Now the group is trying to sell the same proposal to Trump, calling it “a holistic, preventative counter-terrorism policy that empowers moderate Syrians... to overcome extremists in Syria.” It argues that Al-Qaeda is seeking to gain control over areas now controlled by “moderate” forces in order to establish “an enduring Sunni extremist order in Syria”.
But the argument that these armed groups, which the US has supported in the past, would be prepared to resist Al-Qaeda's long-term control with more money and arms and US bombing of Al-Assad's air force is too divorced from reality to have traction in Washington now.
In fact, the so-called “moderate” armed groups have never been truly independent of Al-Qaeda in Syria. They have depended on the highly disciplined troops of Al-Qaeda and its closest allies and the military strategy devised by Al-Qaeda commanders to pressure the Al-Assad regime.
Lister himself has been clear on this point. Under his proposed plan for the United States to use the threat of military force against the regime, the CIA-vetted “moderate” armed opposition groups were not expected to end their military cooperation with Fateh Al-Sham or to separate themselves physically from its forces, as had been provided in both the February and September ceasefire agreements.
Lister stated explicitly his assumption that such cooperation was “unlikely to diminish significantly” even if his proposal were to be carried out. Rather, the idea of Lister's plan was to force negotiations on the Al-Assad regime. These would obviously have required the continued military power of Fateh Al-Sham and Ahrar Al-Sham in order to succeed.
Lister and his fellow coalition members are not likely to be able to sell the new administration on the idea that any of the Syrian armed groups the CIA has supported would even consider seriously resisting Fateh Al-Sham under any remotely believable circumstances.

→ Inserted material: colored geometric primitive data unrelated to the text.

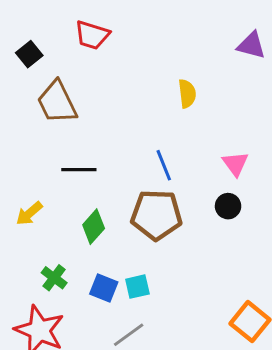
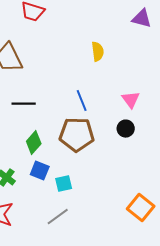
blue square: (104, 288) -> (40, 171), moved

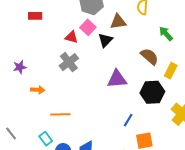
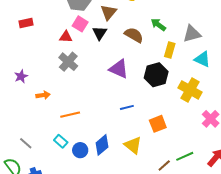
brown triangle: (118, 22) -> (109, 12), turned -30
green arrow: (166, 34) -> (158, 25), moved
brown semicircle: (149, 57) -> (134, 35), moved
purple triangle: (117, 79) -> (119, 69), turned 40
blue line: (128, 120) -> (127, 107), moved, turned 56

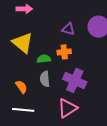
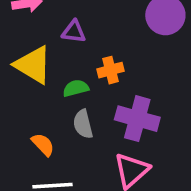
purple triangle: (68, 29) -> (74, 32), moved

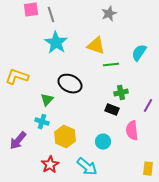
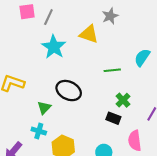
gray line: (51, 15) -> (48, 17), turned 42
yellow triangle: (96, 46) -> (89, 34), moved
green cross: (121, 93) -> (123, 100), turned -32

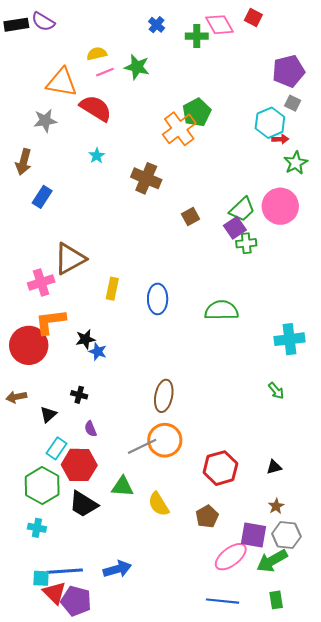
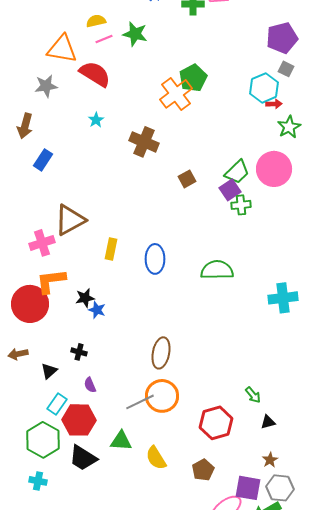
green arrow: (276, 391) -> (253, 395), moved

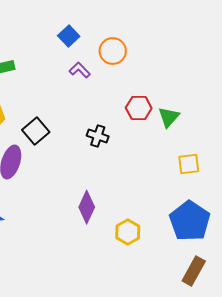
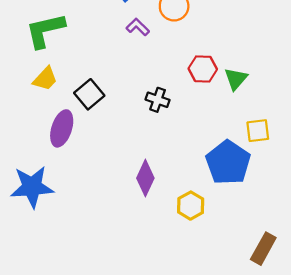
blue pentagon: (190, 221) -> (228, 163), moved

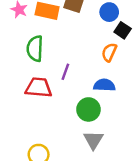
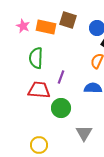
green circle: (88, 109) -> (61, 108), moved

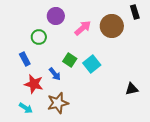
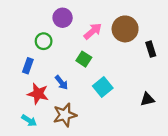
black rectangle: (135, 12) -> (151, 49), moved
blue rectangle: (25, 59) -> (28, 66), turned 48
green square: (70, 60) -> (84, 59), moved
cyan square: (92, 64) -> (103, 87), moved

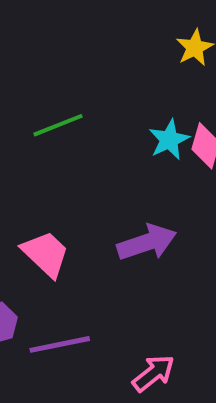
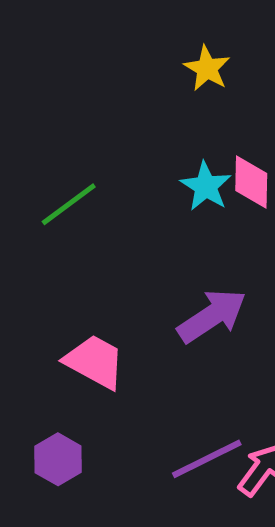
purple line: (60, 344) -> (207, 459), moved

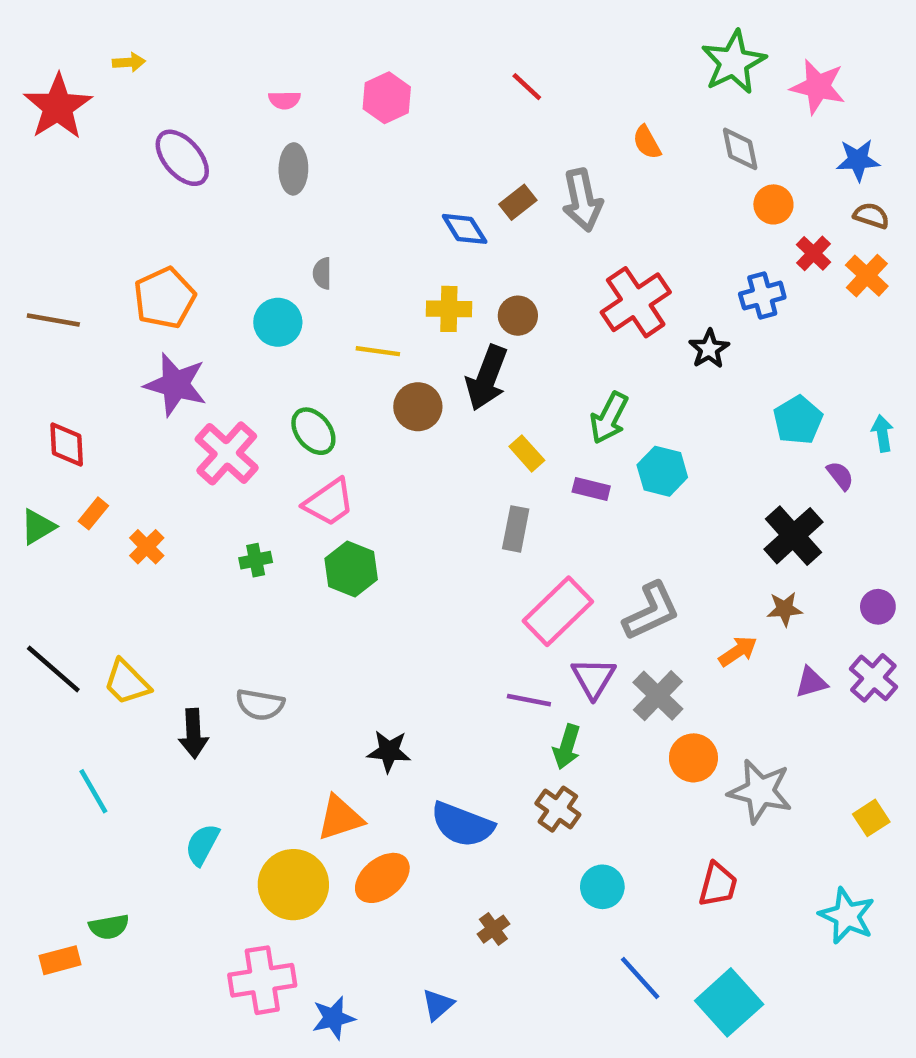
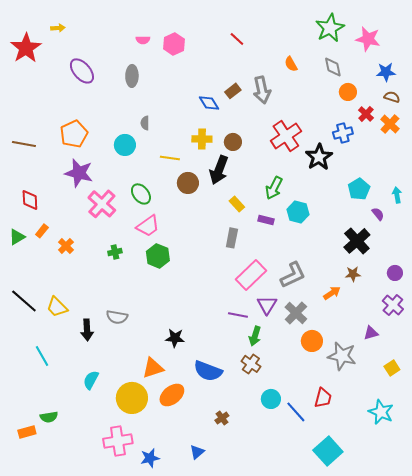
pink semicircle: (285, 100) -> (143, 40), moved
black star: (709, 349) -> (319, 157), size x1.5
purple triangle: (811, 682) -> (371, 333), moved
blue line: (640, 978) -> (296, 412), moved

Washington Post columnist David Ignatius recently recalled meeting with leaders of Harakat Al-Hazm, considered the most promising “moderate” armed group in Syria, at a safe house in Turkey in late 2014. He found them “despondent” because the United States had just carried out a rare air strike on Al-Qaeda operatives believed to be plotting a terrorist attack on the West.
They told Ignatius that because of the US bombing what was then called the Al-Nusra Front they would no longer tolerate the group's operations. Soon after the meeting, the Al-Nusra Front did indeed eliminate Harakat Al-Hazm and appropriate all the missiles and other military equipment the CIA had given it.
The Ignatius account reflects a fundamental reality throughout northern Syria from 2013 onwards that has simply been ignored in the media coverage: All of the opposition groups have been absorbed into an Al-Qaeda-controlled political-military order. The idea that the “moderate” groups could be a bulwark against Al-Qaeda, which is now being peddled by Lister, Cafarella and the CNAS, no longer has any credibility even in those quarters in Washington that were once open to it.
A tell-tale sign of the shift in attitude towards those groups in Washington is the fact that Ignatius used the past tense in referring to the CIA's programme of arming the “moderate” groups in Syria in his article last month.
The US military leadership was never on board with the policy of relying on those armed groups to advance US interests in Syria in the first place. It recognised that despite the serious faults of the Al-Assad regime the Syrian army was the only Syrian institution committed to resisting both Al-Qaeda and the Islamic State (IS) group.
It seems likely that the Trump administration will now return to that point as it tries to rebuild a policy from the ashes of the failed policy of the former Obama administration.
The writer is an investigative journalist and winner of the 2012 UK Gellhorn Prize for journalism.